Theorem. Let $A$ and $A+B$ be nonsingular matrices, and let $B$ have rank $r\gt 0$. Let $B=B_1+\cdots+B_r$, where each $B_i$ has rank $1$, and each $C_{k+1} = A+B_1+\cdots+B_k$ is nonsingular. Setting $C_1 = A$, then $$C_{k+1}^{-1} = C_{k}^{-1} - g_kC_k^{-1}B_kC_k^{-1}$$ where $g_k = \frac{1}{1 + \operatorname{trace}(C_k^{-1}B_k)}$. In particular, $$(A+B)^{-1} = C_r^{-1} - g_rC_r^{-1}B_rC_r^{-1}.$$

(If the rank of $B$ is $0$, then $B=0$, so $(A+B)^{-1}=A^{-1}$).


It is shown in On Deriving the Inverse of a Sum of Matrices that

$(A+B)^{-1}=A^{-1}-A^{-1}B(A+B)^{-1}$.

This equation cannot be used to calculate $(A+B)^{-1}$, but it is useful for perturbation analysis where $B$ is a perturbation of $A$. There are several other variations of the above form (see equations (22)-(26) in this paper).

This result is good because it only requires $A$ and $A+B$ to be nonsingular. As a comparison, the SMW identity or Ken Miller's paper (as mentioned in the other answers) requires some nonsingualrity or rank conditions of $B$.


This I found accidentally.

Suppose given $A$, and $B$, where $A$ and $A+B$ are invertible.
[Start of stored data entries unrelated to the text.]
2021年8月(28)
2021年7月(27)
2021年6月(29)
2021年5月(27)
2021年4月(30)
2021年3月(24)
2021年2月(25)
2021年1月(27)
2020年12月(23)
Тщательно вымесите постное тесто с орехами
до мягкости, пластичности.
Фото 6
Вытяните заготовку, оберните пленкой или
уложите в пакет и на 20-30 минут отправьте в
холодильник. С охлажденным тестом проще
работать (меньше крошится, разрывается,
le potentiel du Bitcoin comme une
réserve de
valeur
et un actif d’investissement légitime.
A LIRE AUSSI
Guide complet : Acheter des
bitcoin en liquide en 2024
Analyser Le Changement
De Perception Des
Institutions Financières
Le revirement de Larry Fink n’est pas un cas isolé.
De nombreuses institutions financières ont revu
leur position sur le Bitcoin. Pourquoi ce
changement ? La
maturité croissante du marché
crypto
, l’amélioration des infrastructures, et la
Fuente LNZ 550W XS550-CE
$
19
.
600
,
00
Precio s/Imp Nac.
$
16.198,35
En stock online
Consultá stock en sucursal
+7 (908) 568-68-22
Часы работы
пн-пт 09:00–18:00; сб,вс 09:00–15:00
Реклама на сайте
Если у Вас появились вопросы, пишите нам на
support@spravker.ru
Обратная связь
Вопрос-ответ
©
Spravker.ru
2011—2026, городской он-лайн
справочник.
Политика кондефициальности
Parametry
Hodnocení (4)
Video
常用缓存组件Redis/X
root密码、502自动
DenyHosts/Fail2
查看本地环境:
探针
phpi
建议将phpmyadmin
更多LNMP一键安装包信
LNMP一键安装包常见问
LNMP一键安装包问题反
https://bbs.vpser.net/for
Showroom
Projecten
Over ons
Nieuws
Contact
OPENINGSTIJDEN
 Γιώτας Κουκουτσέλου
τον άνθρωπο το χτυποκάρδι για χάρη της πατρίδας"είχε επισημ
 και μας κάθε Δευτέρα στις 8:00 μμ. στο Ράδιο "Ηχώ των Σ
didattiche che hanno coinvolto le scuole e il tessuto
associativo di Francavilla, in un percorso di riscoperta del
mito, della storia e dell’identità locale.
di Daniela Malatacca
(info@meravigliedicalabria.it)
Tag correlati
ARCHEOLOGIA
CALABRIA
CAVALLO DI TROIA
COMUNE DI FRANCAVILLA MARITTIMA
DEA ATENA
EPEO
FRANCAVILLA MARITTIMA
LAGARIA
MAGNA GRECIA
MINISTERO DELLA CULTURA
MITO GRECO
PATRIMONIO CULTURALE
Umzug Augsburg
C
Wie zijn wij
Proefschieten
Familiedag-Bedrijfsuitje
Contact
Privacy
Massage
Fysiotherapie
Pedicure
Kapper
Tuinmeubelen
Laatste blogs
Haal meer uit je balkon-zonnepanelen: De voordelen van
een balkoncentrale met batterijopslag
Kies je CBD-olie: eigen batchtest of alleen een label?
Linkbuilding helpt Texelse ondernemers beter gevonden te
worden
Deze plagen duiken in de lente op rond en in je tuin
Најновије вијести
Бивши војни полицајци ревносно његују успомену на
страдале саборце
Now we want to know the expression of $(A+B)^{-1}$ without imposing the all inverse. Now we follow the intuition like this. Suppose that we can express $(A+B)^{-1} = A^{-1} + X$, next we will present simple straight forward method to compute $X$ \begin{equation} (A+B)^{-1} = A^{-1} + X \end{equation} \begin{equation} (A^{-1} + X) (A + B) = I \end{equation} \begin{equation} A^{-1} A + X A + A^{-1} B + X B = I \end{equation} \begin{equation} X(A + B) = - A^{-1} B \end{equation} \begin{equation} X = - A^{-1} B ( A + B)^{-1} \end{equation} \begin{equation} X = - A^{-1} B (A^{-1} + X) \end{equation} \begin{equation} (I + A^{-1}B) X = - A^{-1} B A^{-1} \end{equation} \begin{equation} X = - (I + A^{-1}B)^{-1} A^{-1} B A^{-1} \end{equation}

This lemma is simplification of lemma presented by Ken Miller, 1981


$(A+B)^{-1} = A^{-1} - A^{-1}BA^{-1} + A^{-1}BA^{-1}BA^{-1} - A^{-1}BA^{-1}BA^{-1}BA^{-1} + \cdots$

provided $\|A^{-1}B\|<1$ or $\|BA^{-1}\| < 1$ (here $\|\cdot\|$ means norm). This is just the Taylor expansion of the inversion function together with basic information on convergence.

(posted essentially at the same time as mjqxxx)